**DATA EXCERPTS:**

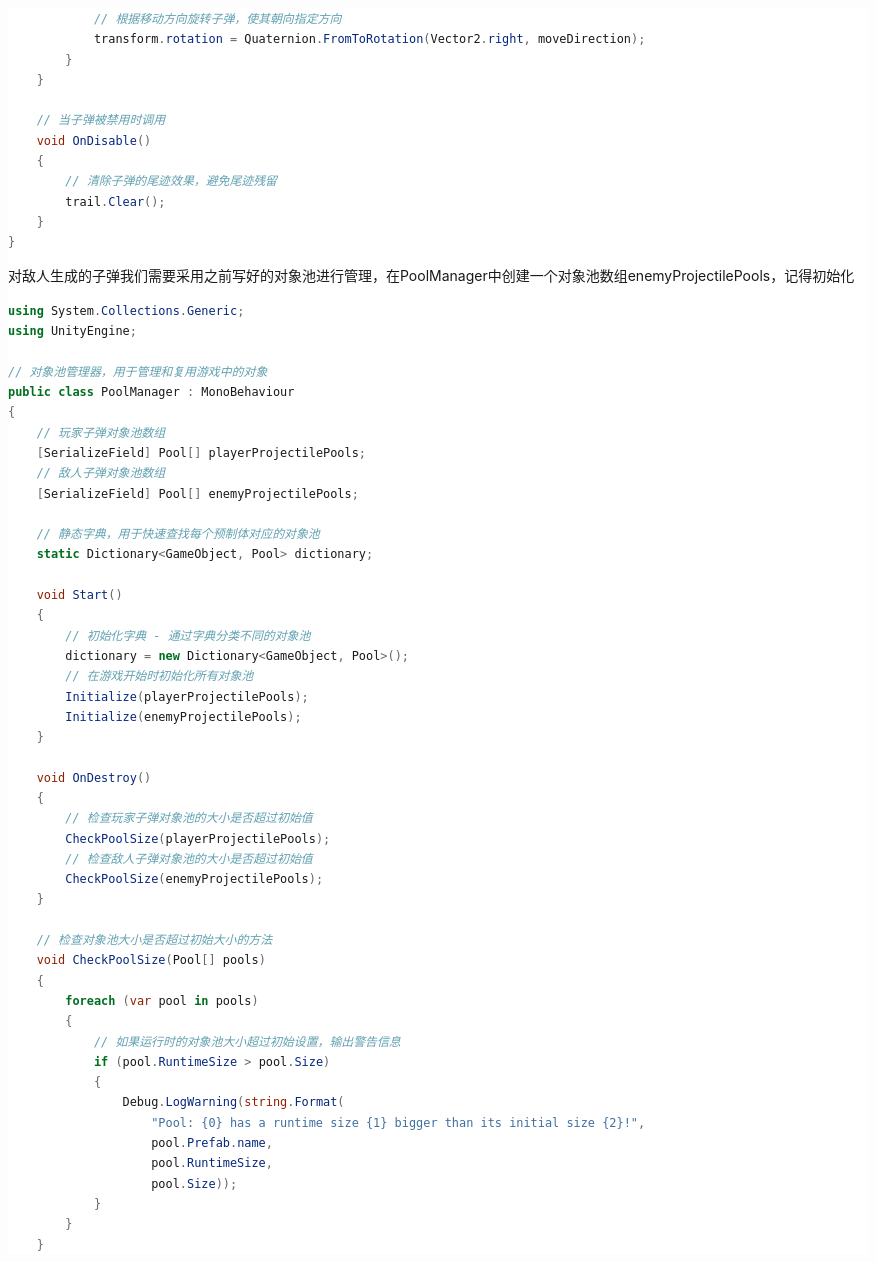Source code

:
 ```c#
            // 根据移动方向旋转子弹，使其朝向指定方向
            transform.rotation = Quaternion.FromToRotation(Vector2.right, moveDirection);
        }
    }

    // 当子弹被禁用时调用
    void OnDisable()
    {
        // 清除子弹的尾迹效果，避免尾迹残留
        trail.Clear();
    }
}
```

对敌人生成的子弹我们需要采用之前写好的对象池进行管理，在PoolManager中创建一个对象池数组enemyProjectilePools，记得初始化

```c#
using System.Collections.Generic;
using UnityEngine;

// 对象池管理器，用于管理和复用游戏中的对象
public class PoolManager : MonoBehaviour
{
    // 玩家子弹对象池数组
    [SerializeField] Pool[] playerProjectilePools;
    // 敌人子弹对象池数组
    [SerializeField] Pool[] enemyProjectilePools;

    // 静态字典，用于快速查找每个预制体对应的对象池
    static Dictionary<GameObject, Pool> dictionary;

    void Start()
    {
        // 初始化字典 - 通过字典分类不同的对象池
        dictionary = new Dictionary<GameObject, Pool>();
        // 在游戏开始时初始化所有对象池
        Initialize(playerProjectilePools);
        Initialize(enemyProjectilePools);
    }

    void OnDestroy()
    {
        // 检查玩家子弹对象池的大小是否超过初始值
        CheckPoolSize(playerProjectilePools);
        // 检查敌人子弹对象池的大小是否超过初始值
        CheckPoolSize(enemyProjectilePools);
    }

    // 检查对象池大小是否超过初始大小的方法
    void CheckPoolSize(Pool[] pools)
    {
        foreach (var pool in pools)
        {
            // 如果运行时的对象池大小超过初始设置，输出警告信息
            if (pool.RuntimeSize > pool.Size)
            {
                Debug.LogWarning(string.Format(
                    "Pool: {0} has a runtime size {1} bigger than its initial size {2}!",
                    pool.Prefab.name,
                    pool.RuntimeSize,
                    pool.Size));
            }
        }
    }
```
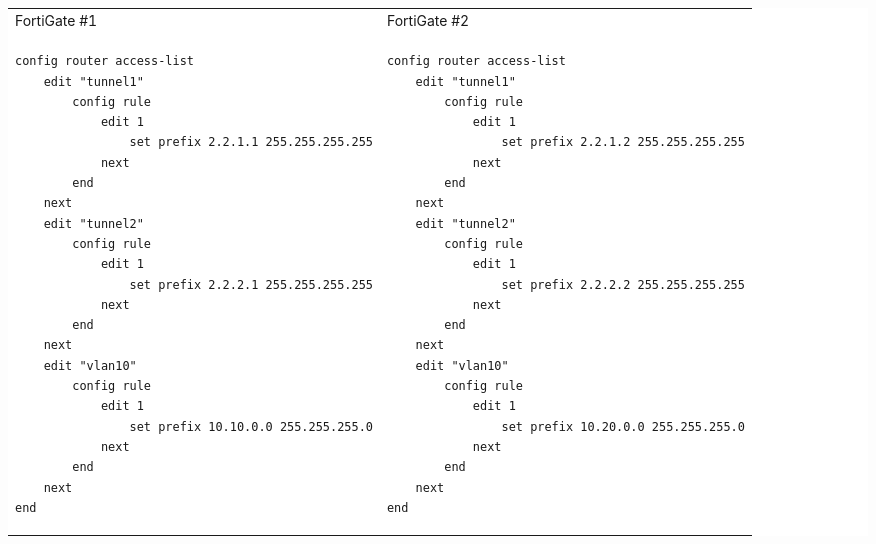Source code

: <table>
<tr>
  <td>FortiGate #1</td>
  <td>FortiGate #2</td>
</tr>
<tr>
  <td>

```
config router access-list
    edit "tunnel1"
        config rule
            edit 1
                set prefix 2.2.1.1 255.255.255.255
            next
        end
    next
    edit "tunnel2"
        config rule
            edit 1
                set prefix 2.2.2.1 255.255.255.255
            next
        end
    next
    edit "vlan10"
        config rule
            edit 1
                set prefix 10.10.0.0 255.255.255.0
            next
        end
    next
end
```

  </td>
  <td>

```
config router access-list
    edit "tunnel1"
        config rule
            edit 1
                set prefix 2.2.1.2 255.255.255.255
            next
        end
    next
    edit "tunnel2"
        config rule
            edit 1
                set prefix 2.2.2.2 255.255.255.255
            next
        end
    next
    edit "vlan10"
        config rule
            edit 1
                set prefix 10.20.0.0 255.255.255.0
            next
        end
    next
end
```
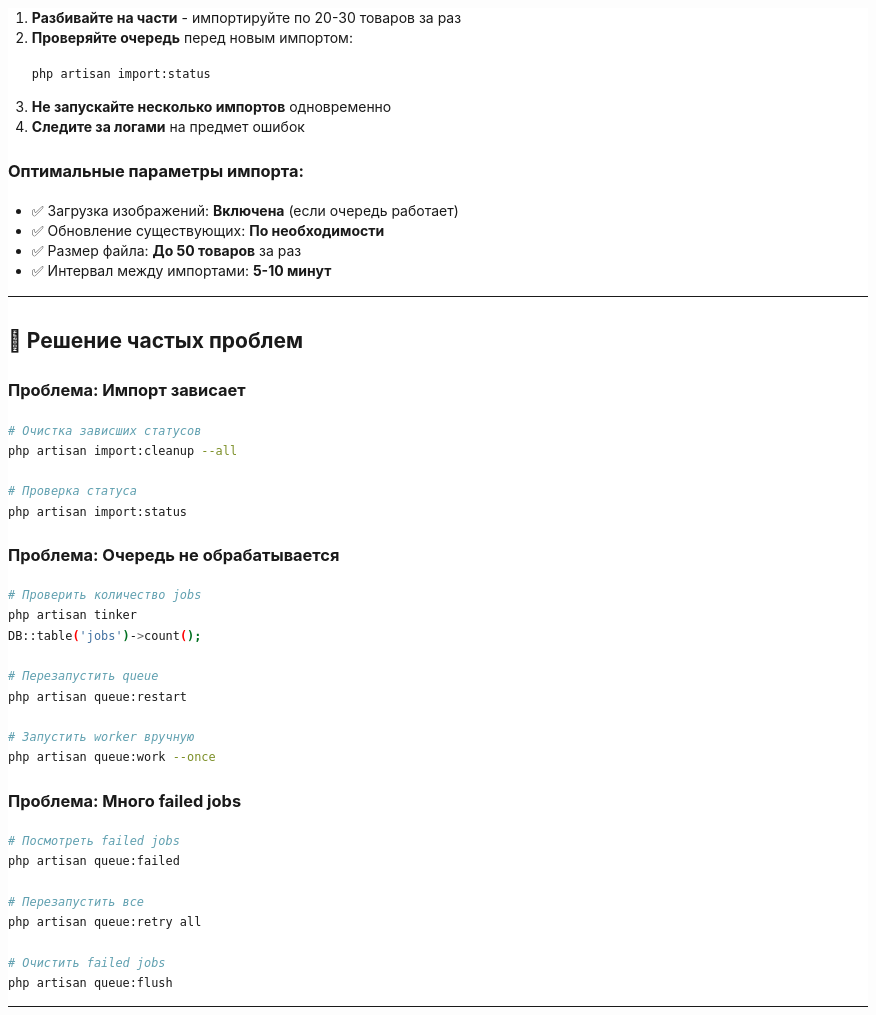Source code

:1. **Разбивайте на части** - импортируйте по 20-30 товаров за раз
2. **Проверяйте очередь** перед новым импортом:
   ```bash
   php artisan import:status
   ```
3. **Не запускайте несколько импортов** одновременно
4. **Следите за логами** на предмет ошибок

### Оптимальные параметры импорта:

- ✅ Загрузка изображений: **Включена** (если очередь работает)
- ✅ Обновление существующих: **По необходимости**
- ✅ Размер файла: **До 50 товаров** за раз
- ✅ Интервал между импортами: **5-10 минут**

---

## 🐛 Решение частых проблем

### Проблема: Импорт зависает
```bash
# Очистка зависших статусов
php artisan import:cleanup --all

# Проверка статуса
php artisan import:status
```

### Проблема: Очередь не обрабатывается
```bash
# Проверить количество jobs
php artisan tinker
DB::table('jobs')->count();

# Перезапустить queue
php artisan queue:restart

# Запустить worker вручную
php artisan queue:work --once
```

### Проблема: Много failed jobs
```bash
# Посмотреть failed jobs
php artisan queue:failed

# Перезапустить все
php artisan queue:retry all

# Очистить failed jobs
php artisan queue:flush
```

---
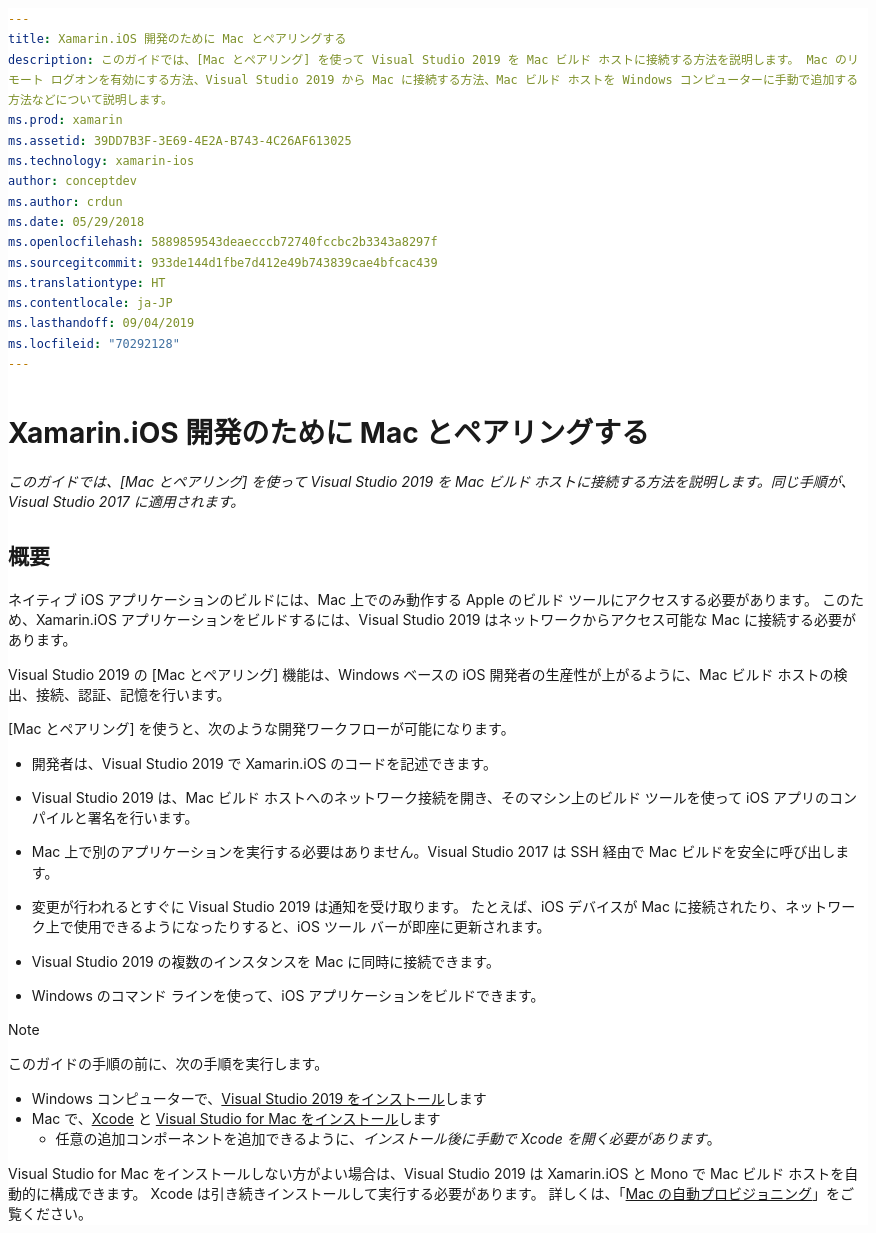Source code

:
 ```yaml
---
title: Xamarin.iOS 開発のために Mac とペアリングする
description: このガイドでは、[Mac とペアリング] を使って Visual Studio 2019 を Mac ビルド ホストに接続する方法を説明します。 Mac のリモート ログオンを有効にする方法、Visual Studio 2019 から Mac に接続する方法、Mac ビルド ホストを Windows コンピューターに手動で追加する方法などについて説明します。
ms.prod: xamarin
ms.assetid: 39DD7B3F-3E69-4E2A-B743-4C26AF613025
ms.technology: xamarin-ios
author: conceptdev
ms.author: crdun
ms.date: 05/29/2018
ms.openlocfilehash: 5889859543deaecccb72740fccbc2b3343a8297f
ms.sourcegitcommit: 933de144d1fbe7d412e49b743839cae4bfcac439
ms.translationtype: HT
ms.contentlocale: ja-JP
ms.lasthandoff: 09/04/2019
ms.locfileid: "70292128"
---
```

# <a name="pair-to-mac-for-xamarinios-development"></a>Xamarin.iOS 開発のために Mac とペアリングする

_このガイドでは、[Mac とペアリング] を使って Visual Studio 2019 を Mac ビルド ホストに接続する方法を説明します。同じ手順が、Visual Studio 2017 に適用されます。_

## <a name="overview"></a>概要

ネイティブ iOS アプリケーションのビルドには、Mac 上でのみ動作する Apple のビルド ツールにアクセスする必要があります。 このため、Xamarin.iOS アプリケーションをビルドするには、Visual Studio 2019 はネットワークからアクセス可能な Mac に接続する必要があります。

Visual Studio 2019 の [Mac とペアリング] 機能は、Windows ベースの iOS 開発者の生産性が上がるように、Mac ビルド ホストの検出、接続、認証、記憶を行います。

[Mac とペアリング] を使うと、次のような開発ワークフローが可能になります。

- 開発者は、Visual Studio 2019 で Xamarin.iOS のコードを記述できます。

- Visual Studio 2019 は、Mac ビルド ホストへのネットワーク接続を開き、そのマシン上のビルド ツールを使って iOS アプリのコンパイルと署名を行います。

- Mac 上で別のアプリケーションを実行する必要はありません。Visual Studio 2017 は SSH 経由で Mac ビルドを安全に呼び出します。

- 変更が行われるとすぐに Visual Studio 2019 は通知を受け取ります。 たとえば、iOS デバイスが Mac に接続されたり、ネットワーク上で使用できるようになったりすると、iOS ツール バーが即座に更新されます。

- Visual Studio 2019 の複数のインスタンスを Mac に同時に接続できます。

- Windows のコマンド ラインを使って、iOS アプリケーションをビルドできます。

> [!NOTE]
>
> このガイドの手順の前に、次の手順を実行します。
>
> - Windows コンピューターで、[Visual Studio 2019 をインストール](~/get-started/installation/windows.md)します
> - Mac で、[Xcode](https://itunes.apple.com/us/app/xcode/id497799835?mt=12) と [Visual Studio for Mac をインストール](https://docs.microsoft.com/visualstudio/mac/installation)します
>   - 任意の追加コンポーネントを追加できるように、_インストール後に手動で Xcode を開く必要があります_。
>
> Visual Studio for Mac をインストールしない方がよい場合は、Visual Studio 2019 は Xamarin.iOS と Mono で Mac ビルド ホストを自動的に構成できます。
> Xcode は引き続きインストールして実行する必要があります。
> 詳しくは、「[Mac の自動プロビジョニング](#automatic-mac-provisioning)」をご覧ください。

**AIM OF THE TASK:** Your answer should be every line above that contains the word "とペアリングする".

**TASK ANSWER:**
title: Xamarin.iOS 開発のために Mac とペアリングする
# <a name="pair-to-mac-for-xamarinios-development"></a>Xamarin.iOS 開発のために Mac とペアリングする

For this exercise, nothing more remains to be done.